In this case, the universe outside the black hole supposedly loses access to information about what falls into the black hole. So the information available to those outside the black hole is described by a reduced density matrix. Whether such loss actually happens is unknown.
A: Since everybody seems to need the kid who cries that the emperor has no clothes, I am more than happy to make the same statement in an answer: the question posed by the black hole complementarity paradox is unphysical. 
Information is always lost in any physical systems. Thermodynamics is about nothing else than information loss. Whether it's melting ice cubes losing their shape, a heart on the foam of a cup of latte disappearing by stirring or the initial conditions in a gravitating n-body problem getting tangled to absurdity - we can never get the full information about the past back. 

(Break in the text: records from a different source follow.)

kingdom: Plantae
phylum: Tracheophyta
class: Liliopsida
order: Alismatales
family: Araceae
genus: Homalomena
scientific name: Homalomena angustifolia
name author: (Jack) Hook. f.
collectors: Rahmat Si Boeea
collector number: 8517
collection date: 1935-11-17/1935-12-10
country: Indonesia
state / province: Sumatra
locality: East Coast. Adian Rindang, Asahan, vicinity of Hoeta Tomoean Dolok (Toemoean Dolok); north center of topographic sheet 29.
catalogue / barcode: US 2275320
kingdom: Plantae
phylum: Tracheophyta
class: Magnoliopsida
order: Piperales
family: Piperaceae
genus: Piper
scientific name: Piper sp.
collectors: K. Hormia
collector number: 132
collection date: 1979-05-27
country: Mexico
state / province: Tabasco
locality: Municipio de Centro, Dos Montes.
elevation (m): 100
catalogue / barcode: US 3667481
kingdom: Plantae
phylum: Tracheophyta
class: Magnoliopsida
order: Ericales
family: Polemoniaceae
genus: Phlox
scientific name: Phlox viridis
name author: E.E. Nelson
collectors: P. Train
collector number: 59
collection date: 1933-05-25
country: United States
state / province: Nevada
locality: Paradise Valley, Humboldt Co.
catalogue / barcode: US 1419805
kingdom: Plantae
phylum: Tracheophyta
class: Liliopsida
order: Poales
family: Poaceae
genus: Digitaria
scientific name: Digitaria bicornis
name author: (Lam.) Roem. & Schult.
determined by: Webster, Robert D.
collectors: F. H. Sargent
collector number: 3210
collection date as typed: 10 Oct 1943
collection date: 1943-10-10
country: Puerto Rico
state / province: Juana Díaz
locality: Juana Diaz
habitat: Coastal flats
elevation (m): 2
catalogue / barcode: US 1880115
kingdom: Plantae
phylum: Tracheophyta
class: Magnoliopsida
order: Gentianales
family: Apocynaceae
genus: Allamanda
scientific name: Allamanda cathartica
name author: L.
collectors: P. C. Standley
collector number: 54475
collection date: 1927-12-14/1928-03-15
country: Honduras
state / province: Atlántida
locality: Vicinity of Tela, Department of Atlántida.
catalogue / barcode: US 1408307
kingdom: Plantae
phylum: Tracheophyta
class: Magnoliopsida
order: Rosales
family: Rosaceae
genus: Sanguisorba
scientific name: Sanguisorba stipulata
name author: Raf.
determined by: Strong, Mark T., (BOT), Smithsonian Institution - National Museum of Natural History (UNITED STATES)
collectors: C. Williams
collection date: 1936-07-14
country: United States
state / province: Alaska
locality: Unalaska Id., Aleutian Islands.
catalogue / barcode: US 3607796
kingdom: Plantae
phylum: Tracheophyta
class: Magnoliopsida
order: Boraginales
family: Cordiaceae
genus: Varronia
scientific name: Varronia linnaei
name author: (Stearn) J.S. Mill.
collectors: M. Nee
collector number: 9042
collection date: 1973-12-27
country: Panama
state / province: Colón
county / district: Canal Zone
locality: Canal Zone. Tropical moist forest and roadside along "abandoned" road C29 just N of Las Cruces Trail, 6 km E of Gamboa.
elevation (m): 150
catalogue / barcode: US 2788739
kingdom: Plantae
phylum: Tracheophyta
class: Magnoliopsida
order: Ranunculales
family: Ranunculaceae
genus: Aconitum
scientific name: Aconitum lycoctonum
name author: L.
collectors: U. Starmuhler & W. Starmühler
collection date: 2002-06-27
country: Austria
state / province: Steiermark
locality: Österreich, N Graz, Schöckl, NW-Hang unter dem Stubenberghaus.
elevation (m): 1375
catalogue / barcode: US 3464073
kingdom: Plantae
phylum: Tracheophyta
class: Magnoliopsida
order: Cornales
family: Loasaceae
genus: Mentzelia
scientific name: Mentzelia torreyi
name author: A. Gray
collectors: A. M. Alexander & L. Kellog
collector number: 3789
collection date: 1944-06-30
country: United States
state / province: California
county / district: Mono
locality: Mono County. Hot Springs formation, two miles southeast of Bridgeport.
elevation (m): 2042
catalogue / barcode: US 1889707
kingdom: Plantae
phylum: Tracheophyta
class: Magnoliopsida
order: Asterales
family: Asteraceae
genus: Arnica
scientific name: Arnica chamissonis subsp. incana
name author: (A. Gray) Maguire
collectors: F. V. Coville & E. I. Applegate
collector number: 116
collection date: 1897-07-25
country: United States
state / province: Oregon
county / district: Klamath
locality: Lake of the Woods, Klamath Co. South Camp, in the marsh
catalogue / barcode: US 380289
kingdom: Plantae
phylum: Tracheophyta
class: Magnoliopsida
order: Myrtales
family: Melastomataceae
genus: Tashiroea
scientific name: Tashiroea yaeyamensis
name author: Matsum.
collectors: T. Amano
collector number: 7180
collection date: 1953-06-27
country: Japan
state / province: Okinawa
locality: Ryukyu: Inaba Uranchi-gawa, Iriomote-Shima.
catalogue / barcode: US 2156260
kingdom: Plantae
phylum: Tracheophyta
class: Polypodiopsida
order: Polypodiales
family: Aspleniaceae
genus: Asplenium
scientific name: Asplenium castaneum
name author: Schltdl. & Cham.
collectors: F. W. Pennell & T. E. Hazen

Let me repeat this: that is normal and one can easily deduce it from special relativity: outgoing radiation is leaving a localized system at the speed of light, which, as we hopefully all accept, can not be caught up with. Once thermal radiation is gone, it's gone, and it takes part of the system state with it. Even if we could do the inverse reconstruction of the dynamic (which, as we know from classical mechanics, is not even possible for any but a handful of trivial Hamiltonian systems), we would already be lacking the necessary ingredients for this calculation: the lost heat has destroyed any chance of a full reversal. 
Why some theoreticians of otherwise enormous intellect have taken offense with the normal modus operandi of nature is a real mystery, which I admit. The suggestion that black holes are the only information conserving devices in the universe is, on the other hand, very strange and I do not see a single shred of physical motivation for it, let alone any chance of testing this claim. And with that alone the question disappears, by definition, from the pages of science.